Snowmelt[edit | edit source]
Another threat for travellers was the snowmelt which flooded the valley during the spring and early summer. Seasonal deaths resulting from drowning reached a peak in April-May of most years, according to the oral histories of the nearby villages. The villagers would secretly gather to watch unwary travellers meet their doom, an early (though ghoulish) example of spectator sport. A complex system of nets downstream from the pass caught the bodies of the unfortunate dead, and children and the elderly would pick the bodies for gold, then stash it in carefully created bunkers. This is widely considered the genesis of Switzerland's banking system.
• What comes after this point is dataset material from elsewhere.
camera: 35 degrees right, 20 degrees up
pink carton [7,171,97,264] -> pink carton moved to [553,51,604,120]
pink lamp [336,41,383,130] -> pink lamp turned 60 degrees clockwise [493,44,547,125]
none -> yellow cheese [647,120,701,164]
Snowmelt is no longer a concern, however, as thanks to the miracle of industrial pollution, snow no longer falls in the Alps. Instead, they are coated with a fine white ash consisting of a mix of Uranium-235, and the memory of forests.
Bastard Bridge[edit | edit source]
The bridge that was built under such challenging conditions was called the "Devil's Bridge" because it was a bastard of a thing to build. The Reuss was so difficult to ford, that a Swiss herdsman, it was told, wished the devil would make a bridge. The Devil appeared, but required that the first to cross be given to him. The mountaineer agreed, but tricked Oscar Wilde into being the first to cross. (It should be noted that this is a fairy tale.)
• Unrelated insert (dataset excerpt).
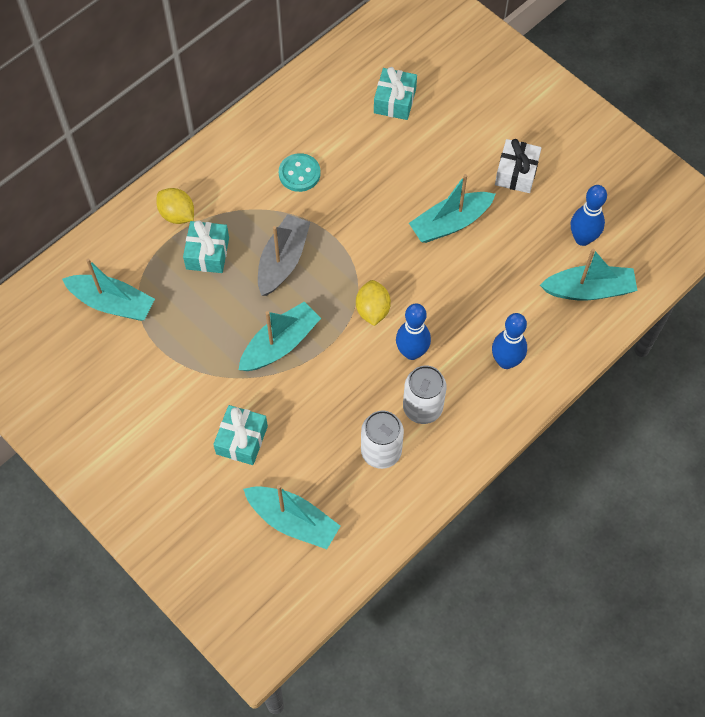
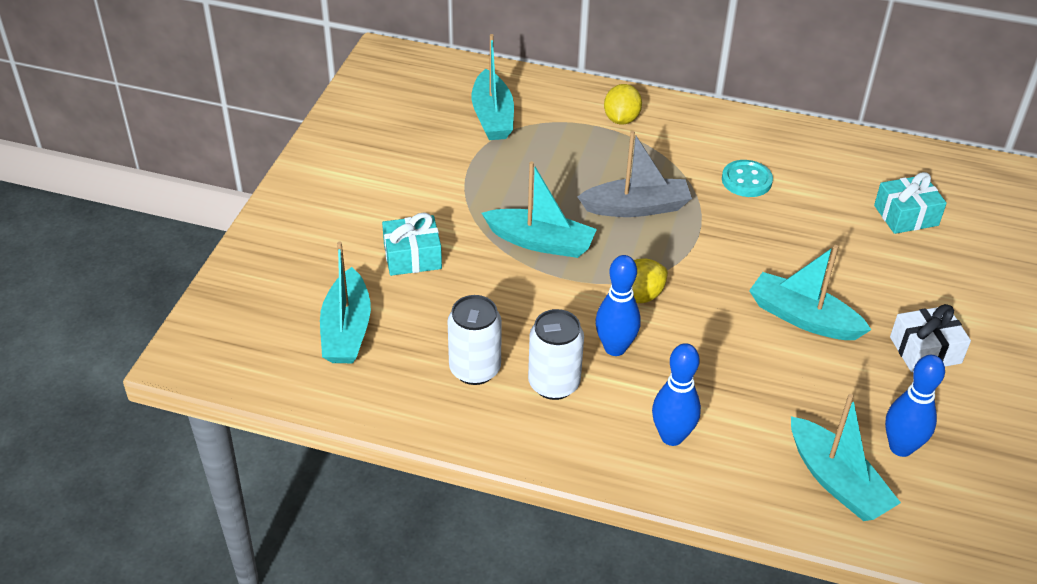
camera: 60 degrees right, 20 degrees down
turquoise gift [183,220,229,273] -> none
The pass itself was dedicated to the Bavarian ice-cream maker, "Saint" Gotthard (so nicknamed because parents frequently used his popular ice creams as bribes to force good behaviour out of their children) on April 24th, 1236. This dedication was intended to ward off the "evil" of the pass, which is why this particular date was chosen - in the middle of the "season of death".
Poor Prospects Ahead[edit | edit source]
The 1.5km St. Gotthard Tunnel opened in 1882 for railway traffic at a cost of 5,679 workers' lives and $5.7 billion (in 2004 US$). The resulting public outcry over the huge financial cost (working class lives were not considered to be of much consequence) led to a public inquiry by the Gotthard Inquiry Panel (GIP), chaired by Marie Curie. Four years later the Panel presented its detailed set of recommendations, which ran to thousands of pages and included: a detailed examination of the life history of each expired worker; a discussion on the tunnel's potential to improve or worsen Swiss-Italian relations; a new value for the Universal Gravitational Constant; and an ambitious proposal for a new tunnel. The GIP's research cost approximately $25 million (in 2004 US$).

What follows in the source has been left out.